The California Public Utilities Commission on Thursday slapped Pacific Gas & Electric Co. with a $1-million fine for having improper contacts with commission members and top staff.
The punishment was for a series of emails sent by PG&E that discussed the selection of PUC judges in a high-profile natural gas rate case.
PG&E spokesman Keith Stephens acknowledged that his company deserves to be held “accountable when we fail to uphold high standards,” but said PG&E would appeal the decision.
The penalty comes amid a growing scandal involving widespread criticism of overly “cozy” dealings between PG&E executives and PUC President Michael Peevey, one of his colleagues and other top brass at the PUC. The email revelations also appear to have spurred ongoing investigations of the PUC and the utility by the U.S. attorney in San Francisco and the California attorney general’s office.
In the PG&E case, the reported “shopping” for the assignment of a potentially sympathetic administrative law judge was revealed in about 20 emails sent in January by the investor-owned utility.
The San Francisco company, which released the information after combing through what it said were 65,000 internal company emails, has admitted that it violated PUC rules against making contact with top PUC brass about legal issues that are not shared with other parties involved in legal proceedings.
The decision was approved by a 3-0 vote. Peevey and Commissioner Mike Florio publicly said they would not participate because both were personally involved in the email exchanges with PG&E about selecting judges in the pending case.
“Through this decision, we continue to send a signal to PG&E that we expect full compliance and appropriate respect for the CPUC’s processes and its staff as well as fair treatment to its consumers,” said Commissioner Carla J. Peterman, who wrote the ruling.
PG&E fired three senior executives for participating in the email exchanges. The utility said it would appeal the ruling because “it imposes sanctions that aren’t warranted and that may go beyond the CPUC’s legal authority.”

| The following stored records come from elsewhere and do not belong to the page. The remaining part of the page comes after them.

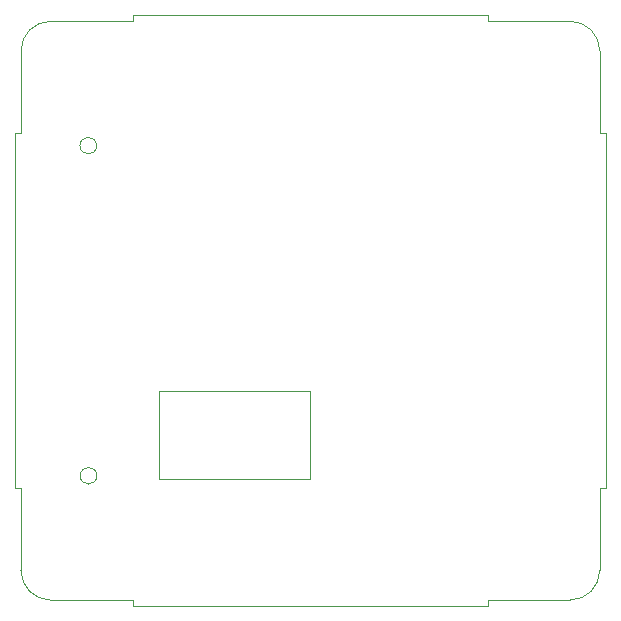
<source format=gm1>
G04 #@! TF.GenerationSoftware,KiCad,Pcbnew,(5.1.5)-3*
G04 #@! TF.CreationDate,2021-11-16T02:10:19+09:00*
G04 #@! TF.ProjectId,m5-pantilt,6d352d70-616e-4746-996c-742e6b696361,1*
G04 #@! TF.SameCoordinates,PX5f5e100PY5f5e100*
G04 #@! TF.FileFunction,Profile,NP*
%FSLAX46Y46*%
G04 Gerber Fmt 4.6, Leading zero omitted, Abs format (unit mm)*
G04 Created by KiCad (PCBNEW (5.1.5)-3) date 2021-11-16 02:10:19*
%MOMM*%
%LPD*%
G04 APERTURE LIST*
%ADD10C,0.050000*%
G04 APERTURE END LIST*
D10*
X6927364Y11023600D02*
G75*
G03X6927364Y11023600I-704364J0D01*
G01*
X6901964Y38970437D02*
G75*
G03X6901964Y38970437I-704364J0D01*
G01*
X24988600Y10726400D02*
X24988600Y18226400D01*
X12153600Y10726400D02*
X24988600Y10726400D01*
X12153600Y18226400D02*
X12153600Y10726400D01*
X24988600Y18226400D02*
X12153600Y18226400D01*
X0Y10000000D02*
X0Y40000000D01*
X40000000Y0D02*
X10000000Y0D01*
X500000Y3000000D02*
X500000Y10000000D01*
X40000000Y50000000D02*
X40000000Y49500000D01*
X47000000Y49500000D02*
G75*
G02X49500000Y47000000I0J-2500000D01*
G01*
X500000Y47000000D02*
X500000Y40000000D01*
X500000Y47000000D02*
G75*
G02X3000000Y49500000I2500000J0D01*
G01*
X49500000Y40000000D02*
X50000000Y40000000D01*
X49500000Y10000000D02*
X50000000Y10000000D01*
X10000000Y50000000D02*
X40000000Y50000000D01*
X47000000Y49500000D02*
X40000000Y49500000D01*
X3000000Y49500000D02*
X10000000Y49500000D01*
X3000000Y500000D02*
X10000000Y500000D01*
X3000000Y500000D02*
G75*
G02X500000Y3000000I0J2500000D01*
G01*
X40000000Y500000D02*
X40000000Y0D01*
X50000000Y40000000D02*
X50000000Y10000000D01*
X49500000Y3000000D02*
G75*
G02X47000000Y500000I-2500000J0D01*
G01*
X49500000Y3000000D02*
X49500000Y10000000D01*
X10000000Y50000000D02*
X10000000Y49500000D01*
X500000Y10000000D02*
X0Y10000000D01*
X49500000Y47000000D02*
X49500000Y40000000D01*
X10000000Y500000D02*
X10000000Y0D01*
X47000000Y500000D02*
X40000000Y500000D01*
X0Y40000000D02*
X500000Y40000000D01*
M02*

</source>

The penalty also prohibits PG&E executives from communicating individually with PUC commissioners and high-level staff and seeks potential reparations for gas customers for delays in setting new rates that could run as high as $400 million.
The five appointed PUC members at the meeting Thursday in San Francisco also unanimously voted to approve, as expected, a proposed settlement of nearly $5 billion in costs for closing the San Onofre nuclear power plant near San Clemente.

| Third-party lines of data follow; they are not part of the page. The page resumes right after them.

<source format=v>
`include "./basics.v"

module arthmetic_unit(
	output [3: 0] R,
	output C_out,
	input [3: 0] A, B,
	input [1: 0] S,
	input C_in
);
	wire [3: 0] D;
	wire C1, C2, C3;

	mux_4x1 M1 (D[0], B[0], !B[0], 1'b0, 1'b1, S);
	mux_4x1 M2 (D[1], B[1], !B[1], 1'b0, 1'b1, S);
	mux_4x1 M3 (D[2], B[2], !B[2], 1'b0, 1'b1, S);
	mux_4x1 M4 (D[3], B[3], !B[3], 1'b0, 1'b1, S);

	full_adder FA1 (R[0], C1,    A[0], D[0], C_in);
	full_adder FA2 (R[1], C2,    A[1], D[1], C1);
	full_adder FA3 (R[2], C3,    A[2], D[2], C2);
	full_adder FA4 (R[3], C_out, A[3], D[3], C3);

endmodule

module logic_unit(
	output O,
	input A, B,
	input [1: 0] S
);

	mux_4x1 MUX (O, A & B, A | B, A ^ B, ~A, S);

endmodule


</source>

Ratepayers over the next decade will pay $3.3 billion while far less, $1.4 billion, will come from stockholders of the parent companies of Southern California Edison Co. and San Diego Gas & Electric Co., owners of the closed seaside plant.
In the San Onofre ruling, commissioners endorsed a revised settlement proposal that had been negotiated by Edison and SDG&E with two consumer groups, the Utility Reform Network and the PUC’s independent Office of Ratepayer Advocates.
The agreement covers the costs of buying substitute power for Southern California utility customers and other charges related to the June 2013 permanent shutdown of the 2,200-megawatt plant. The revised agreement also provides for greater returns to ratepayers from sales of surplus equipment and nuclear fuel as well as eventual insurance and lawsuit settlements.
“On the whole and in light of the record, this is in the public interest,” Commissioner Catherine Sandoval said.
Some ratepayer advocates, mainly from San Diego County, were outraged at the San Onofre settlement. They called it a boon to the utilities at the expense of residential and small-business consumers.
Led by Michael Aguirre, a San Diego lawyer, they have filed suit in U.S. District Court in San Diego. The suit accuses the PUC and Commissioners Peevey and Florio of illegally collecting billions from 17 million Southern California customers.
“Their no-discussion approval today,” Aguirre said, “again shows the CPUC has abandoned its duty to protect ratepayers from unreasonable rates.”
Peevey, who is completing a second six-year term, has said he will step down at the end of the year.